GOAL: In every one of the records below, change "common name" to "vernacular name" and leave all other text unchanged. Give the lines without the pictures.

RECORDS TO USE:
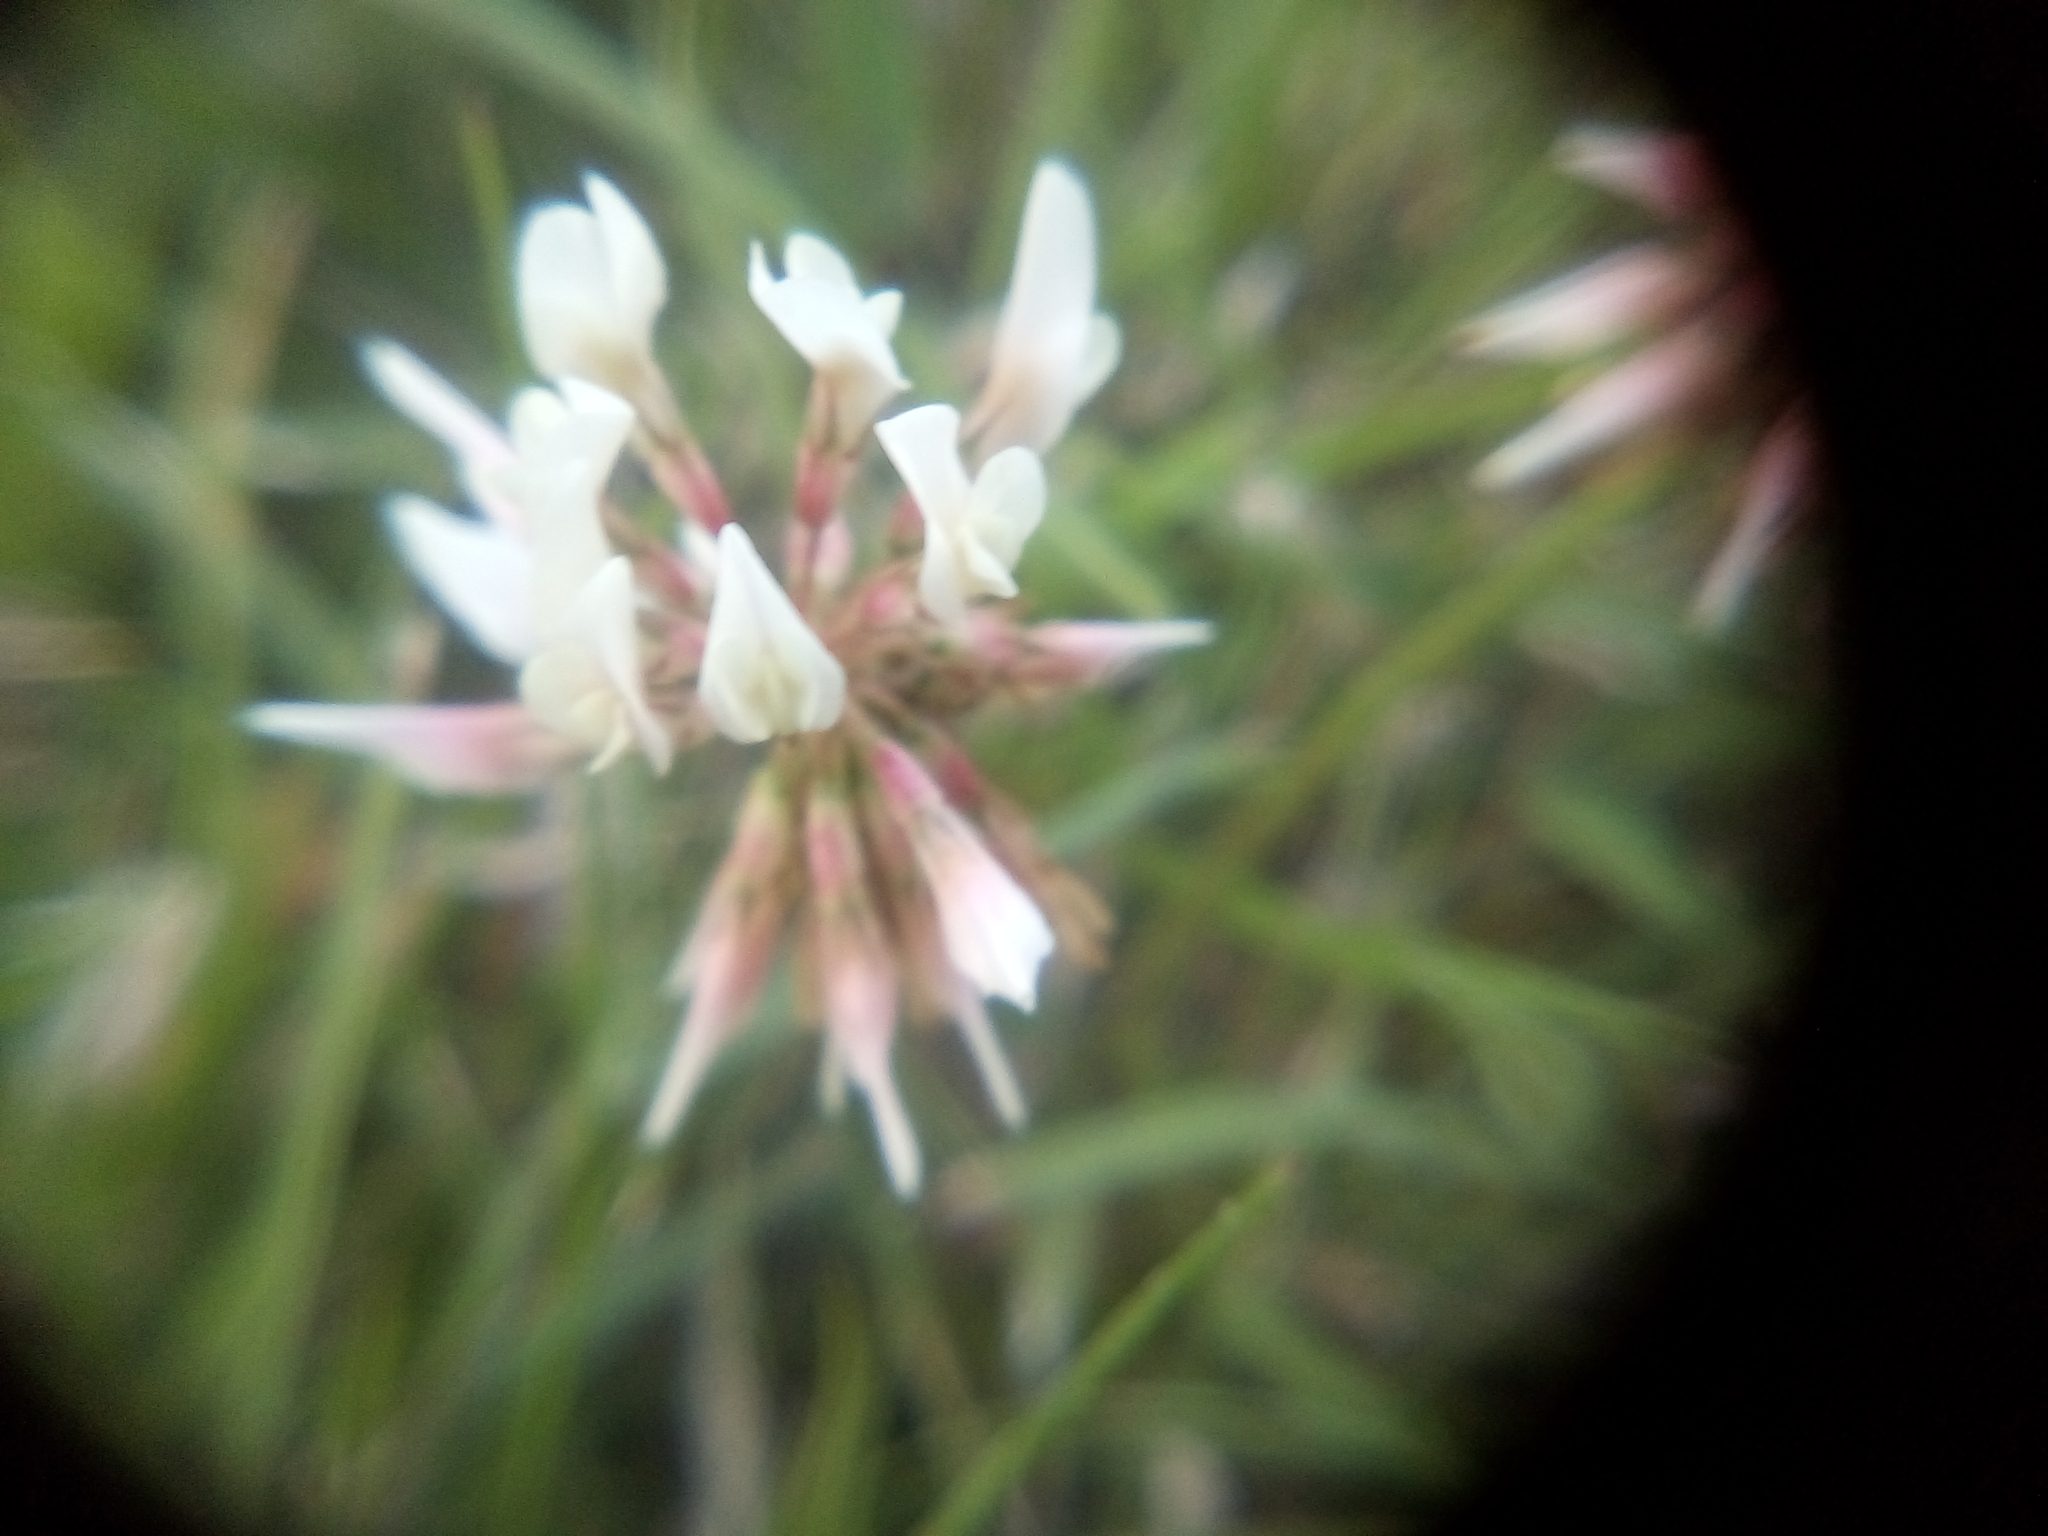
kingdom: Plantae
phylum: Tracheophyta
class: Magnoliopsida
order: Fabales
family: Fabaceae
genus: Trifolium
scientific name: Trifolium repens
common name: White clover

CORRECT RESULT:
kingdom: Plantae
phylum: Tracheophyta
class: Magnoliopsida
order: Fabales
family: Fabaceae
genus: Trifolium
scientific name: Trifolium repens
vernacular name: White clover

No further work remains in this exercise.